ACTION ITEM: Can you give the lines below again, substituting "(select)" for every "(wybierz)" and leaving everything else unchanged?

Records taken from a dataset

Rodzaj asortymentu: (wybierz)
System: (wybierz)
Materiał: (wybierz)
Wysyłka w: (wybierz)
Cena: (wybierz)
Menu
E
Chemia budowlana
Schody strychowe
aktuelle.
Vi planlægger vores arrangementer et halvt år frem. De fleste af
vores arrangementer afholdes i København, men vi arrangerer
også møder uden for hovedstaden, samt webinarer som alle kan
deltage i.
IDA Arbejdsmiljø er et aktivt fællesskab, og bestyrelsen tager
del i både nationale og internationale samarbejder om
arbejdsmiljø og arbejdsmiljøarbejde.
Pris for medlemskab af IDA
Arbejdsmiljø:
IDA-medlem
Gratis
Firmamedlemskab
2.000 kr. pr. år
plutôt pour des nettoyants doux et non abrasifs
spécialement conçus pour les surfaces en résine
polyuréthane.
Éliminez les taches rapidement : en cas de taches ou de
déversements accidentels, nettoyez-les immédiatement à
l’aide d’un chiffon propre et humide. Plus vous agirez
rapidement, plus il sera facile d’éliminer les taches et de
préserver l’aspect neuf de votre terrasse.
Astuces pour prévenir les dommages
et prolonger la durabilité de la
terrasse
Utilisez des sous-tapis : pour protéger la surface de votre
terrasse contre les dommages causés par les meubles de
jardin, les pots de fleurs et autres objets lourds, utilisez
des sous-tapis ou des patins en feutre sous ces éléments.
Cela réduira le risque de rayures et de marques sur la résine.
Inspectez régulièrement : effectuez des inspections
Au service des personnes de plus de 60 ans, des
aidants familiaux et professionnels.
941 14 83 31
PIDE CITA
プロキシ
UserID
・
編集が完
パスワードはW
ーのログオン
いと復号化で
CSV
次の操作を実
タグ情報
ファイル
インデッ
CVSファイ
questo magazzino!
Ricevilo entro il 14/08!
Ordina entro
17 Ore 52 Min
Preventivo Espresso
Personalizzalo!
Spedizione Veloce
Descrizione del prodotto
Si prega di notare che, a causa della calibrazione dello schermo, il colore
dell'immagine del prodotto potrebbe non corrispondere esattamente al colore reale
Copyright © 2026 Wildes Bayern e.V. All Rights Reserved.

ANSWER BOX:
Rodzaj asortymentu: (select)
System: (select)
Materiał: (select)
Wysyłka w: (select)
Cena: (select)
Menu
E
Chemia budowlana
Schody strychowe
aktuelle.
Vi planlægger vores arrangementer et halvt år frem. De fleste af
vores arrangementer afholdes i København, men vi arrangerer
også møder uden for hovedstaden, samt webinarer som alle kan
deltage i.
IDA Arbejdsmiljø er et aktivt fællesskab, og bestyrelsen tager
del i både nationale og internationale samarbejder om
arbejdsmiljø og arbejdsmiljøarbejde.
Pris for medlemskab af IDA
Arbejdsmiljø:
IDA-medlem
Gratis
Firmamedlemskab
2.000 kr. pr. år
plutôt pour des nettoyants doux et non abrasifs
spécialement conçus pour les surfaces en résine
polyuréthane.
Éliminez les taches rapidement : en cas de taches ou de
déversements accidentels, nettoyez-les immédiatement à
l’aide d’un chiffon propre et humide. Plus vous agirez
rapidement, plus il sera facile d’éliminer les taches et de
préserver l’aspect neuf de votre terrasse.
Astuces pour prévenir les dommages
et prolonger la durabilité de la
terrasse
Utilisez des sous-tapis : pour protéger la surface de votre
terrasse contre les dommages causés par les meubles de
jardin, les pots de fleurs et autres objets lourds, utilisez
des sous-tapis ou des patins en feutre sous ces éléments.
Cela réduira le risque de rayures et de marques sur la résine.
Inspectez régulièrement : effectuez des inspections
Au service des personnes de plus de 60 ans, des
aidants familiaux et professionnels.
941 14 83 31
PIDE CITA
プロキシ
UserID
・
編集が完
パスワードはW
ーのログオン
いと復号化で
CSV
次の操作を実
タグ情報
ファイル
インデッ
CVSファイ
questo magazzino!
Ricevilo entro il 14/08!
Ordina entro
17 Ore 52 Min
Preventivo Espresso
Personalizzalo!
Spedizione Veloce
Descrizione del prodotto
Si prega di notare che, a causa della calibrazione dello schermo, il colore
dell'immagine del prodotto potrebbe non corrispondere esattamente al colore reale
Copyright © 2026 Wildes Bayern e.V. All Rights Reserved.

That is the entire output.